Punctuation is the oil that makes the engine of grammar run smoothly. Use the wrong oil – or no oil at all – and your engine grinds to a halt in a spluttering mess of broken parts and misconceptions. In other words, your words may, at worst, appear to be gibberish and, at best, may be misunderstood.

Some punctuation can be left to individual tastes, such as the Oxford comma. (I may discuss this little beauty in another post because it is used less and less often these days and I am a passionate believer that it could quite easily save us from destruction and the onset of a new Dark Age.)

We’re not blessed with a huge range of punctuation marks but each has a specific function and a major part of that function is to enhance the meaning of what we are trying to say. When I abuse or misuse a punctuation mark, I am simply undermining the power of my own words.

So what part does the colon play in supporting the power of words? The strength of the colon is as a signal. When you see a colon, you know that what follows explains or builds on what has just been said. Look at the following sentences.

I’ve never been happier. I love you.
I’ve never been happier: I love you.

In the first example, it is hard to know exactly how the statements are connected. We may guess but can never be sure. Do I love you because I’m happy? Do I love you because you’re sitting beside me and I’ve just watched Scotland finally win an important football match after many years? The second example, however, leaves us in no doubt. I am happy because I love you.

When we reach a colon at the end of a statement, it should come as a relief: it is a promise that the writer will provide us with some information – free of charge – that reinforces what we have just read. This liberates us from the struggle inherent in ambiguity.

The colon can also be used to introduce a list, of course, but that seems to me to be merely an extension of its first and primary use. After all, the components of a list are simply elaborations of the subject of the list.

And what of the semi-colon?

Where the colon acts as a sort of question and answer session all on its own, the semi-colon provides two sides of the same story. The semi-colon gives us a rounded view of a situation or thought. Here is a perfect example from James Joyce in the short story ‘Eveline’ from Dubliners: (see that colon?)

The man out of the last house passed on his way home; she heard his footsteps clacking along the concrete pavement and afterwards crunching on the cinder path before the new red houses.

Yes, the two statements could have been separated by a full stop. But the use of the semi-colon invites us to engage with the image as a single entity. The footsteps and the man passing are inextricably linked in the mind of the woman listening. The semi-colon invites us into the moment.

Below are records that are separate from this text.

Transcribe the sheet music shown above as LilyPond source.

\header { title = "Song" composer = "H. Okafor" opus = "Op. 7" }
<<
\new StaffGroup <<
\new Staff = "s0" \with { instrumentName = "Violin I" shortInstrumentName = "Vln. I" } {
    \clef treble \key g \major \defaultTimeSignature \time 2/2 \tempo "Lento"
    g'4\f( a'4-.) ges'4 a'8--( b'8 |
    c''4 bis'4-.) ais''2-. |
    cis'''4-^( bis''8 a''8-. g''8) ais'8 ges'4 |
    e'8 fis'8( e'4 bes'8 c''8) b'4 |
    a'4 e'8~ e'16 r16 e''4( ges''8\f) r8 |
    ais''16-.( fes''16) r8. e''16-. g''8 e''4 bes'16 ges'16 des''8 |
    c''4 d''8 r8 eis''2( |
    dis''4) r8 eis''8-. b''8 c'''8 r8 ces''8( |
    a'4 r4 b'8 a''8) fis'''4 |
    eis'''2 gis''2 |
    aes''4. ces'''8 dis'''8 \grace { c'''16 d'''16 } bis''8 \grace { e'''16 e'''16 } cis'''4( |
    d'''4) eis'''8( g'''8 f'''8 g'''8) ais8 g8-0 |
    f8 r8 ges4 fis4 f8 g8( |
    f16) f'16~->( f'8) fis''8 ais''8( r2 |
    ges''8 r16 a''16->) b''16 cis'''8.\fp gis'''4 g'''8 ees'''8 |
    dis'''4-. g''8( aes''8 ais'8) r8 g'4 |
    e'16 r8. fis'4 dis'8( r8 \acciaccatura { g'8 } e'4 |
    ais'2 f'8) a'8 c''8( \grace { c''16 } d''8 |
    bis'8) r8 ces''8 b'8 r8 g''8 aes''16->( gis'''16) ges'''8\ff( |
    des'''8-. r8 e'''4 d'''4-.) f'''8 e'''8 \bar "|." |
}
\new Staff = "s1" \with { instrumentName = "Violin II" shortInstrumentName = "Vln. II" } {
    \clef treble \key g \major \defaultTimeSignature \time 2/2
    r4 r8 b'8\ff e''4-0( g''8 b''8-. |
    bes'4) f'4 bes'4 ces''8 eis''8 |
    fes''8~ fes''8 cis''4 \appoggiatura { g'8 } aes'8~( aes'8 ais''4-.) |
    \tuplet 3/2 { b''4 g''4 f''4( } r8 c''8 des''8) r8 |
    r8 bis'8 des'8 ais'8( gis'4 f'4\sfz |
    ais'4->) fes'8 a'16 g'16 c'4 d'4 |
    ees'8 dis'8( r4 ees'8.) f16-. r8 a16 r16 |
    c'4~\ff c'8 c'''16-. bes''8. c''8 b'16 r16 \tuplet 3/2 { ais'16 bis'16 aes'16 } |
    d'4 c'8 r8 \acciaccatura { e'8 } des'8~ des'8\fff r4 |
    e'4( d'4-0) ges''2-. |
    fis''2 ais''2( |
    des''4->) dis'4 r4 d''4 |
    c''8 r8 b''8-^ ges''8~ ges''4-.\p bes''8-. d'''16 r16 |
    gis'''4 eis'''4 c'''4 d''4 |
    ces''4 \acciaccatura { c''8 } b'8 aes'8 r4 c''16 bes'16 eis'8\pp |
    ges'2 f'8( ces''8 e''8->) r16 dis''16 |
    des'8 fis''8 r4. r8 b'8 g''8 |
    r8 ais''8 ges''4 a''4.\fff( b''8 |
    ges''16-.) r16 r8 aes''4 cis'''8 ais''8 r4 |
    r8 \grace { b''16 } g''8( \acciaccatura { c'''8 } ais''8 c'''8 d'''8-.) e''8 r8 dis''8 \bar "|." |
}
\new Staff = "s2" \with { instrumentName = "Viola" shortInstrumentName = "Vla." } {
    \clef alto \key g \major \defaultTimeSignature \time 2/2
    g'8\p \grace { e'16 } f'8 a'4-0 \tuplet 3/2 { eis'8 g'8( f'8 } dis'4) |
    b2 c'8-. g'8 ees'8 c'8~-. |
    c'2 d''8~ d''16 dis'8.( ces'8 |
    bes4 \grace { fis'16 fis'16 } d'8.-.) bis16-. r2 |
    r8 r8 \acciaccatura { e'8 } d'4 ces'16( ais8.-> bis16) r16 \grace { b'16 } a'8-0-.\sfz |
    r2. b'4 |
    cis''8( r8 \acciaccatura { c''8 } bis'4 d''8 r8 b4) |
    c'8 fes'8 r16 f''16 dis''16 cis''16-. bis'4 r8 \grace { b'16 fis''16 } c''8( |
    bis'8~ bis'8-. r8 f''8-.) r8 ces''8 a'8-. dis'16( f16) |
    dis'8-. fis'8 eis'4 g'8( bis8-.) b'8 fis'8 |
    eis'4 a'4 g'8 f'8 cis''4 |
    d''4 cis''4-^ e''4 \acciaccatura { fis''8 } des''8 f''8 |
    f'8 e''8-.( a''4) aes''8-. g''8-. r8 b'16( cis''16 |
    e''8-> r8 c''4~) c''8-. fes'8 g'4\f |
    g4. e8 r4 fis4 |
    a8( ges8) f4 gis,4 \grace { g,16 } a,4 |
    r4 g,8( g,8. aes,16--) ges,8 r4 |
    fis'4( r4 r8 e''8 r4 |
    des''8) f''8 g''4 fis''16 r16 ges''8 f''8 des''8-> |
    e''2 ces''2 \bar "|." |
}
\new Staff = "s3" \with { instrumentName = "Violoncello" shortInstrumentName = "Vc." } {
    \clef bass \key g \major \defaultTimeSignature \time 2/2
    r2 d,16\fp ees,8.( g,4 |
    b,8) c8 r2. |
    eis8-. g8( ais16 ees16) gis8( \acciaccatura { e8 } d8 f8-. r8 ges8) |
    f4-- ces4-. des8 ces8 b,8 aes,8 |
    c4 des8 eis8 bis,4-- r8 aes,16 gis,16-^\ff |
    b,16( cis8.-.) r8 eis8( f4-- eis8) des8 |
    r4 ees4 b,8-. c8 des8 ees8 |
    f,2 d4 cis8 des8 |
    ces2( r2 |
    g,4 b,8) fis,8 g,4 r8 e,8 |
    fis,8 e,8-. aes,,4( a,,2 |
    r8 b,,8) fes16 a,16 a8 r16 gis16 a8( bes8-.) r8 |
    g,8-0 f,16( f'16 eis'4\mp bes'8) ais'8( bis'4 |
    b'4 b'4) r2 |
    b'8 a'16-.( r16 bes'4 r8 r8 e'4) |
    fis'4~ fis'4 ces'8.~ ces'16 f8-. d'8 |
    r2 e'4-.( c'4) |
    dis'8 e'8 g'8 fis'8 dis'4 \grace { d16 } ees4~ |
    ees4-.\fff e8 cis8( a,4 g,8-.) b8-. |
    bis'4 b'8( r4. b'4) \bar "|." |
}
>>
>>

Like the colon, the semi-colon also plays a role in lists. You can use it to separate items in a long list (especially when some list items already include commas) or where the list is compressed into a single sentence. Here’s an example:

James Joyce is famous for four books: Dubliners, a set of short stories set in late 19th century Dublin; A Portrait of the Artist as a Young Man, a novel about the childhood and youth of an Irish writer; Ulysses, a novel about one day in the life of a Dublin man; and Finnegans Wake, a long novel about the history of mankind written in a unique form of English.

There’s another little secret about using colons and semi-colons: they make your writing look smarter. If you stick with commas and full stops, nobody will mind too much. Your prose may feel a little leaden and the rhythm may get a little stodgy but nobody’s going to mock. Slip in a colon or two – judiciously, of course – and an occasional semi-colon and your audience will immediately think of you as someone who knows how to write. And that may be the difference between being taken seriously and being ignored.

To end, here is the wonderful Victor Borge discussing his idea for spoken punctuation. Well, it was Victor Borge discussing phonetic punctuation but something called Questar Entertainment has deemed a video of Victor Borge educating us on phonetic punctuation to infringe copyright. I hope Questar Entertainment get a lot of pleasure out of keeping it to themselves. I have removed the link to the video. Please feel free to search high and low for Victor Borge and uncover many wonderfully funny moments.